Asylnetz Sigmaringen

Zwischen Willkommen und Abwehr (3/4)

23. April 2016

Fortsetzung des Konradsblatt-Artikels „Zwischen Willkommen und Abwehr“ von Thomas Arzner.

Teil 3 von 4 unserer Serie

Neulich standen ein paar Flüchtlinge bei ihm im Vorgarten, einfach so

Der Anstieg an Asylbewerbern macht sich auch bei der Caritas bemerkbar: Bis vor zwei Jahren hatte der Verband noch eine Dreiviertelstelle für die Flüchtlingsarbeit besetzt. Mittlerweile sind es sieben und es gebe Probleme, Fachpersonal zu finden, sagt Karl-Arthur Unger, der sich mit dieser Aufgabe auskennt. Er war schon als Sozialarbeiter ebenfalls in der Flüchtlingshilfe tätig, schon in den 1990er-Jahren, als die Menschen vom Balkan vor dem Krieg flohen. Manches an der heutigen Situation erinnert ihn wieder an diese Zeit. Bis auf einen großen Unterschied. Die Menschen heute seien stärker sensibilisiert, die Hilfsbereitschaft sehr viel höher.

Wenn manche trotzdem etwas hilflos dastehen, weil es eben Fremde sind, die kommen, hat er ein gewisses Verständnis. Es prallen eben Kulturen und Traditionen aufeinander: Neulich standen ein paar Flüchtlinge bei ihm im Vorgarten, einfach so. Ein Verhalten, das man so in Deutschland eben nicht an den Tag legt. Was Flüchtlinge aber häufig nicht wissen. Was sie denn wollten, habe er sie gefragt. „Taxi“, habe einer geantwortet. Worauf sie ins Gespräch kamen.
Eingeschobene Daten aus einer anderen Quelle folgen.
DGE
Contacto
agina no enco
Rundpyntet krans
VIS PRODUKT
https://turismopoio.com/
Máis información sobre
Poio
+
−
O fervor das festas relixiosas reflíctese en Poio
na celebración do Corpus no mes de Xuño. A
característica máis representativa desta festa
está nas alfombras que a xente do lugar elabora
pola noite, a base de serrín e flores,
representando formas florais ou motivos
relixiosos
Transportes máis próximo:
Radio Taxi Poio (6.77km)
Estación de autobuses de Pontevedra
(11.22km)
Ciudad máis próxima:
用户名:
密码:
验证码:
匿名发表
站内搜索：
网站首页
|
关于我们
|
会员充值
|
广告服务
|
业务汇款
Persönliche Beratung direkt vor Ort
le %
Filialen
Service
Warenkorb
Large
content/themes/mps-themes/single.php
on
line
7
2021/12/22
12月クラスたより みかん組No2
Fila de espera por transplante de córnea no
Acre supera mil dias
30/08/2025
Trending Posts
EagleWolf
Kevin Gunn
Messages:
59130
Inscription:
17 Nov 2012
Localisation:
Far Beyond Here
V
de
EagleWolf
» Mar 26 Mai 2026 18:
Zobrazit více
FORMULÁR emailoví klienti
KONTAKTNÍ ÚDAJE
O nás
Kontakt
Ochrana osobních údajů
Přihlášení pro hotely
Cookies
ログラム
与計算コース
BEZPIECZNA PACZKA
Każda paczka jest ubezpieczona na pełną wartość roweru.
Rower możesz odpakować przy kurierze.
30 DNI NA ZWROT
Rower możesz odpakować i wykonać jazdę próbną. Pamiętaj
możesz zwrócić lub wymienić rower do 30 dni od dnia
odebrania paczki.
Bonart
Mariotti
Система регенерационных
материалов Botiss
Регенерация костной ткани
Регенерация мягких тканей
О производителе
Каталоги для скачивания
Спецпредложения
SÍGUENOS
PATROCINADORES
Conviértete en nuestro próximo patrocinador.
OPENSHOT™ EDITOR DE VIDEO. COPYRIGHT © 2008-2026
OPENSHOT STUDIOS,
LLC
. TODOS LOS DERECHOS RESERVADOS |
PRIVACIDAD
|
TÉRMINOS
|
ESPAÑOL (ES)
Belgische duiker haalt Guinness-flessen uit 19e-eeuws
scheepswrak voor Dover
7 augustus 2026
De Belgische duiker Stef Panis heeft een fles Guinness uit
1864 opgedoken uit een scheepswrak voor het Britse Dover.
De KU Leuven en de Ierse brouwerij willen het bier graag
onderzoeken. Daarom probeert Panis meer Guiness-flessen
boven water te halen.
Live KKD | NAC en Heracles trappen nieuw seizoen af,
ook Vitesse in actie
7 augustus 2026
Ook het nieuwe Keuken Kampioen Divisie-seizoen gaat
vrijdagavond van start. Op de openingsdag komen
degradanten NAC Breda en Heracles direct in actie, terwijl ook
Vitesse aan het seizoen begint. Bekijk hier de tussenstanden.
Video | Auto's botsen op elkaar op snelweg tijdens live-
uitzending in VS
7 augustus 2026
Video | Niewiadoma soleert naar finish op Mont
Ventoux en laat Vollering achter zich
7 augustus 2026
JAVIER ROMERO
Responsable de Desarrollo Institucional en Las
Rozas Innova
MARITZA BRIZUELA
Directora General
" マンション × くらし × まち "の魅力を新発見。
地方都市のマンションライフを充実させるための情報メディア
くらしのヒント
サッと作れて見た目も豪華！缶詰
Einziges Problem: „Die Kollegen reden schwäbisch“

Die große Anzahl von Flüchtlingen beschäftigt den Mann von der Caritas. „Man muss aufpassen, dass die anderen Bereiche des Verbandes nicht zu kurz kommen.“ Er denkt auch an die Integration so vieler Menschen und an die Grenzen, die es gebe. Trotzdem sagt Unger, dass ein Land wie Deutschland Zuflucht gewähren muss für jene, die Hilfe und Schutz brauchen. Zuflucht gefunden hat Layth Al-Mohammed. Der 23-Jährige stammt aus dem Irak. Mittlerweile ist er seit 14 Monaten in Deutschland, teilweise spricht er die neue Sprache fast akzentfrei und übersetzt ab und an in der LEA. Layth Al-Mohammed sitzt im Büro des „Gelben Hauses“ in Laiz, einem Ortsteil von Sigmaringen. Seit 1980 stellt die Caritas hier den Flüchtlingssozialdienst, Al-Mohammed ist einer von 180 Bewohnern. Aus Bagdad ist er vor dem Krieg, den Raketeneinschlägen, geflohen. Er hat Medizin studiert, das würde er in Deutschland gerne weitermachen – wenn er darf. Weil sich der junge Mann bei der Flucht in Italien registrieren ließ, muss er eventuell mit einer „Rückführung“, wie es im Amtsdeutsch heißt, dorthin zurück rechnen. Doch er hofft bleiben zu können. In Sigmaringen macht er seit ein paar Wochen ein Praktikum beim Rettungsdienst. Es mache ihm Spaß, einzig die Verständigung bereite manchmal Probleme. „Die Kollegen reden schwäbisch“, sagt er. Nach Silvester, als in Köln zahlreiche Frauen von Asylbewerbern bedrängt wurden, stellten sie  Fragen: Ob viele Afrikaner in Sigmaringen sind. Ob das auch hier passieren könnte. Aber ansonsten bekomme er von der Stimmung in der Stadt wenig mit: „Das ist alles okay. Halb so wild“, sagt er. Unsicher fühle er sich nicht.